Après les garde-fous techniques, voici les garde-fous juridiques. Cette leçon fournit une grille de questions, pas un avis juridique : le classement dépend du système, de son usage, des personnes affectées et du rôle de votre organisation.

🟢 En clair — avant de parler d’obligations, décrivez précisément qui fournit le système, qui le déploie, à quelle fin, avec quelles données et avec quel impact sur les personnes.

  • Pratiques interdites : certains usages sont prohibés, notamment des formes de manipulation, de notation sociale ou de reconnaissance des émotions au travail et à l’école, avec des exceptions prévues par le texte.
  • Systèmes à haut risque : certains usages dans le recrutement, l’éducation, le crédit, les infrastructures ou les services essentiels peuvent imposer gestion des risques, documentation, qualité des données, journalisation et supervision humaine.
  • Obligations de transparence : selon le cas, une personne doit savoir qu’elle interagit avec une IA ou qu’un contenu a été généré ou manipulé.
  • Autres usages : ils ne sont pas pour autant « sans règle ». Le RGPD, le droit du travail, la consommation, la propriété intellectuelle, les contrats et les règles sectorielles peuvent rester applicables.

Au 19 juillet 2026, la Commission européenne indique notamment :

  • pratiques interdites et obligations d’acculturation à l’IA applicables depuis février 2025 ;
  • règles de gouvernance et obligations liées aux modèles d’IA à usage général applicables depuis août 2025 ;
  • à la suite de l’accord politique sur l’AI Omnibus, certaines règles relatives aux systèmes à haut risque sont annoncées pour le 2 décembre 2027 et le 2 août 2028, selon les catégories.

Ces dates peuvent encore évoluer avec les textes d’application. La source de référence est la Commission européenne — cadre réglementaire de l’IA.

Si l’agent traite des données personnelles, documentez au minimum :

  1. la finalité et la base juridique ;
  2. les données strictement nécessaires et leur durée de conservation ;
  3. les sous-traitants, transferts et engagements contractuels ;
  4. la sécurité, les droits d’accès et la gestion des incidents ;
  5. la nécessité d’une analyse d’impact lorsque le traitement présente un risque élevé.

La bonne règle n’est pas « ne jamais envoyer de données personnelles à un modèle », mais minimiser, autoriser, protéger, contractualiser et documenter.
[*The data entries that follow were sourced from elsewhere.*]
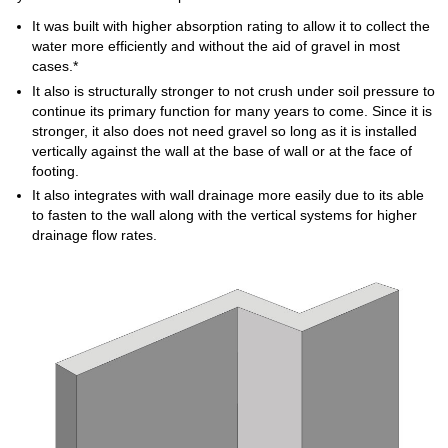
It was built with higher absorption rating to allow it to collect the
water more efficiently and without the aid of gravel in most
cases.*
It also is structurally stronger to not crush under soil pressure to
continue its primary function for many years to come. Since it is
stronger, it also does not need gravel so long as it is installed
vertically against the wall at the base of wall or at the face of
footing.
It also integrates with wall drainage more easily due to its able
to fasten to the wall along with the vertical systems for higher
drainage flow rates.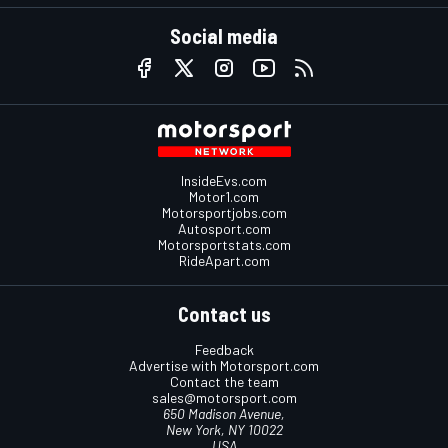
Social media
InsideEvs.com
Motor1.com
Motorsportjobs.com
Autosport.com
Motorsportstats.com
RideApart.com
Contact us
Feedback
Advertise with Motorsport.com
Contact the team
sales@motorsport.com
650 Madison Avenue,
New York, NY 10022
USA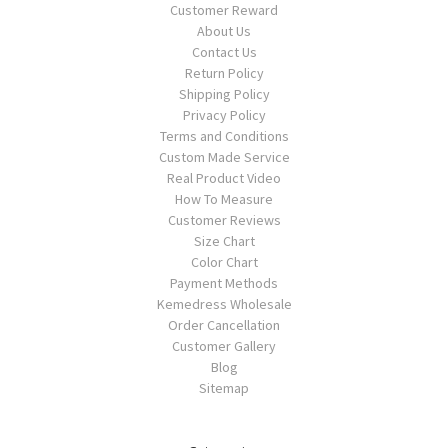
Customer Reward
About Us
Contact Us
Return Policy
Shipping Policy
Privacy Policy
Terms and Conditions
Custom Made Service
Real Product Video
How To Measure
Customer Reviews
Size Chart
Color Chart
Payment Methods
Kemedress Wholesale
Order Cancellation
Customer Gallery
Blog
Sitemap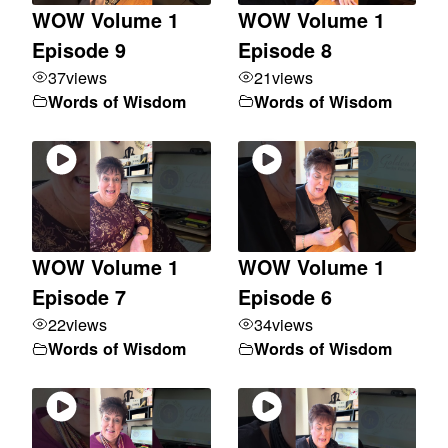
WOW Volume 1
WOW Volume 1
Episode 9
Episode 8
37
views
21
views
Words of Wisdom
Words of Wisdom
WOW Volume 1
WOW Volume 1
Episode 7
Episode 6
22
views
34
views
Words of Wisdom
Words of Wisdom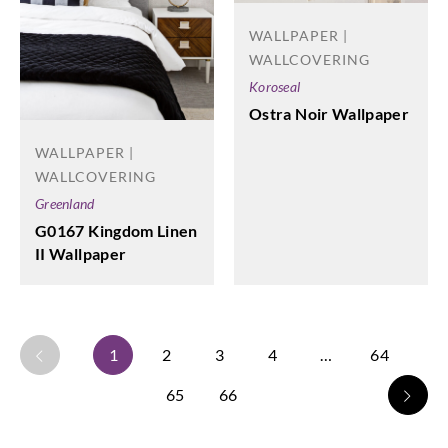
WALLPAPER |
WALLCOVERING
Koroseal
Ostra Noir Wallpaper
WALLPAPER |
WALLCOVERING
Greenland
G0167 Kingdom Linen
II Wallpaper
1
2
3
4
…
64
65
66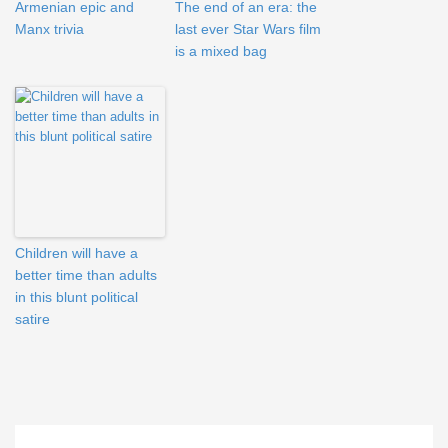
Armenian epic and
The end of an era: the
Manx trivia
last ever Star Wars film
is a mixed bag
Children will have a
better time than adults
in this blunt political
satire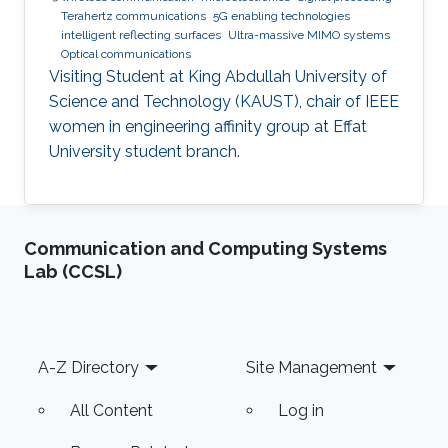
Terahertz communications
5G enabling technologies
intelligent reflecting surfaces
Ultra-massive MIMO systems
Optical communications
Visiting Student at King Abdullah University of
Science and Technology (KAUST), chair of IEEE
women in engineering affinity group at Effat
University student branch.
Communication and Computing Systems
Lab (CCSL)
Footer
A-Z Directory
Site Management
All Content
Log in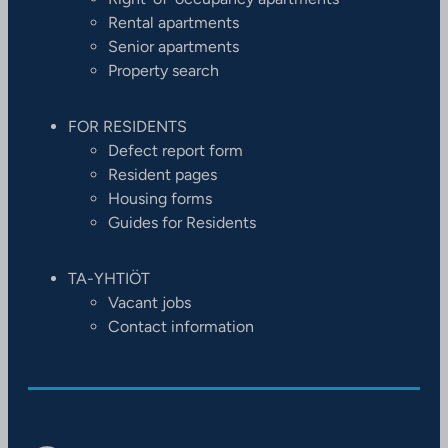
Rental apartments
Senior apartments
Property search
FOR RESIDENTS
Defect report form
Resident pages
Housing forms
Guides for Residents
TA-YHTIÖT
Vacant jobs
Contact information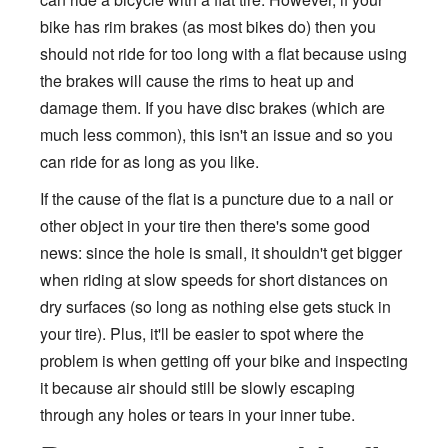
bike has rim brakes (as most bikes do) then you
should not ride for too long with a flat because using
the brakes will cause the rims to heat up and
damage them. If you have disc brakes (which are
much less common), this isn't an issue and so you
can ride for as long as you like.
If the cause of the flat is a puncture due to a nail or
other object in your tire then there's some good
news: since the hole is small, it shouldn't get bigger
when riding at slow speeds for short distances on
dry surfaces (so long as nothing else gets stuck in
your tire). Plus, it'll be easier to spot where the
problem is when getting off your bike and inspecting
it because air should still be slowly escaping
through any holes or tears in your inner tube.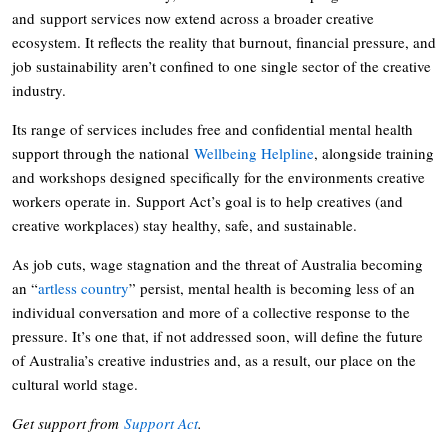
and support services now extend across a broader creative
ecosystem. It reflects the reality that burnout, financial pressure, and
job sustainability aren’t confined to one single sector of the creative
industry.
Its range of services includes free and confidential mental health
support through the national
Wellbeing Helpline
, alongside training
and workshops designed specifically for the environments creative
workers operate in. Support Act’s goal is to help creatives (and
creative workplaces) stay healthy, safe, and sustainable.
As job cuts, wage stagnation and the threat of Australia becoming
an “
artless country
” persist, mental health is becoming less of an
individual conversation and more of a collective response to the
pressure. It’s one that, if not addressed soon, will define the future
of Australia’s creative industries and, as a result, our place on the
cultural world stage.
Get support from
Support Act
.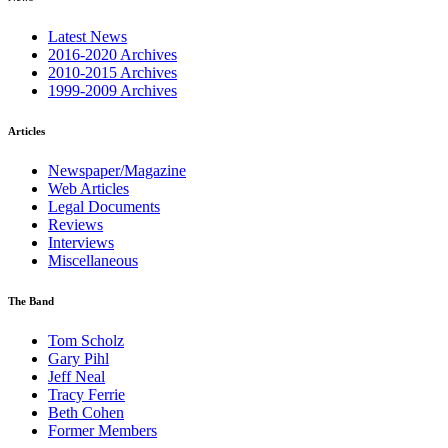
Latest News
2016-2020 Archives
2010-2015 Archives
1999-2009 Archives
Articles
Newspaper/Magazine
Web Articles
Legal Documents
Reviews
Interviews
Miscellaneous
The Band
Tom Scholz
Gary Pihl
Jeff Neal
Tracy Ferrie
Beth Cohen
Former Members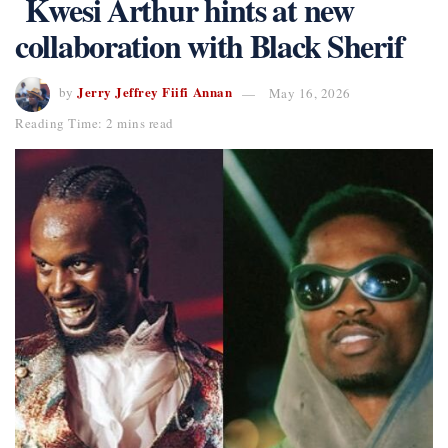
Kwesi Arthur hints at new
collaboration with Black Sherif
Jerry Jeffrey Fiifi Annan
by
May 16, 2026
Reading Time: 2 mins read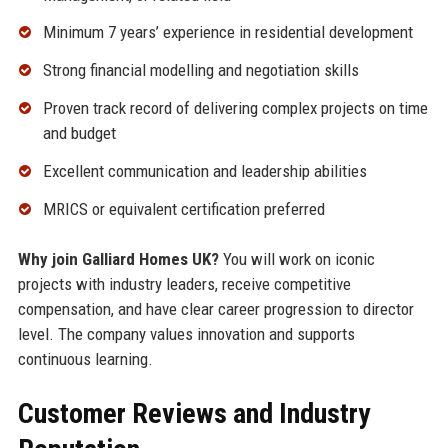
Minimum 7 years’ experience in residential development
Strong financial modelling and negotiation skills
Proven track record of delivering complex projects on time
and budget
Excellent communication and leadership abilities
MRICS or equivalent certification preferred
Why join Galliard Homes UK?
You will work on iconic
projects with industry leaders, receive competitive
compensation, and have clear career progression to director
level. The company values innovation and supports
continuous learning.
Customer Reviews and Industry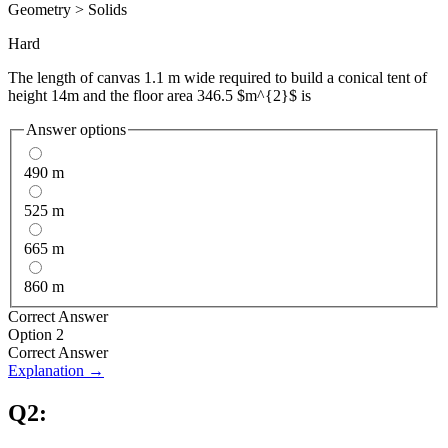
Geometry
>
Solids
Hard
The length of canvas 1.1 m wide required to build a conical tent of
height 14m and the floor area 346.5 $m^{2}$ is
Answer options
490 m
525 m
665 m
860 m
Correct Answer
Option 2
Correct Answer
Explanation →
Q
2
: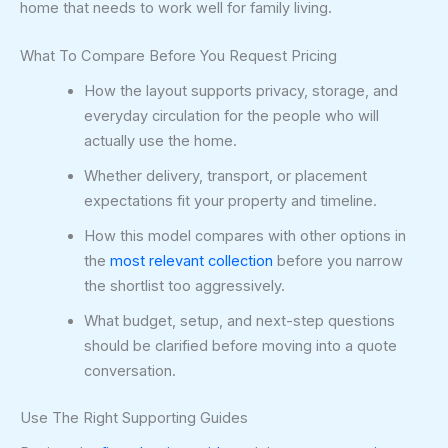
home that needs to work well for family living.
What To Compare Before You Request Pricing
How the layout supports privacy, storage, and
everyday circulation for the people who will
actually use the home.
Whether delivery, transport, or placement
expectations fit your property and timeline.
How this model compares with other options in
the
most relevant collection
before you narrow
the shortlist too aggressively.
What budget, setup, and next-step questions
should be clarified before moving into a quote
conversation.
Use The Right Supporting Guides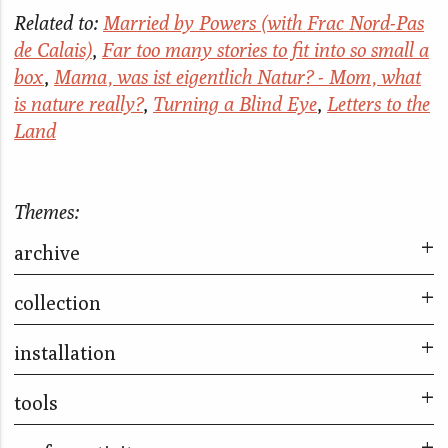
Related to:
Married by Powers (with Frac Nord-Pas
de Calais)
,
Far too many stories to fit into so small a
box
,
Mama, was ist eigentlich Natur? - Mom, what
is nature really?
,
Turning a Blind Eye
,
Letters to the
Land
Themes:
archive
collection
Nomads & Residents
Married By Powers (Seoul)
installation
Married By Powers (Seoul)
Sleep With Me
Little Liars
tools
Letters to the Land
What is this world?
Far too many stories to fit into so small a box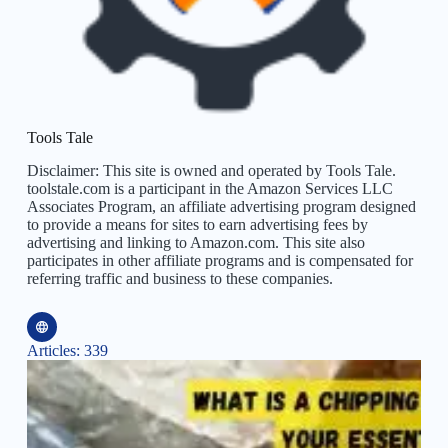
Tools Tale
Disclaimer: This site is owned and operated by Tools Tale.
toolstale.com is a participant in the Amazon Services LLC
Associates Program, an affiliate advertising program designed
to provide a means for sites to earn advertising fees by
advertising and linking to Amazon.com. This site also
participates in other affiliate programs and is compensated for
referring traffic and business to these companies.
Articles: 339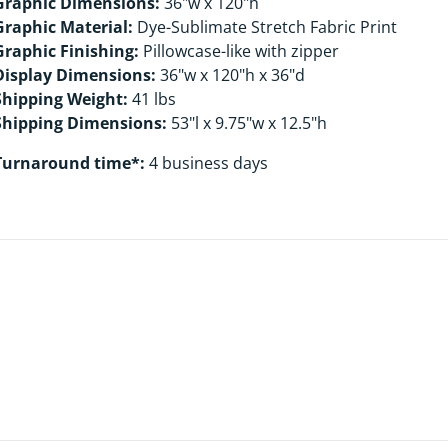
Graphic Dimensions:
36"w x 120"h
Graphic Material:
Dye-Sublimate Stretch Fabric Print
Graphic Finishing:
Pillowcase-like with zipper
Display Dimensions:
36"w x 120"h x 36"d
Shipping Weight:
41 lbs
Shipping Dimensions:
53"l x 9.75"w x 12.5"h
Turnaround time*:
4 business days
Pour un usage sensible, impliquez la personne chargée de la protection des données ou un conseil compétent.

  • finalité et personnes affectées ;
  • rôle de l’organisation et fournisseurs impliqués ;
  • catégories de données et durée de conservation ;
  • décision ou action ayant un effet sur une personne ;
  • responsable humain et voie de contestation ;
  • source officielle vérifiée et date de vérification.

En résumé

  • Classez un usage réel, pas une étiquette « chatbot » ou « agent ».
  • AI Act et RGPD peuvent s’appliquer ensemble, avec d’autres règles sectorielles.
  • Le calendrier évolue : vérifiez la source officielle avant toute décision.
  • Cette leçon aide à poser les questions ; elle ne remplace pas un avis juridique.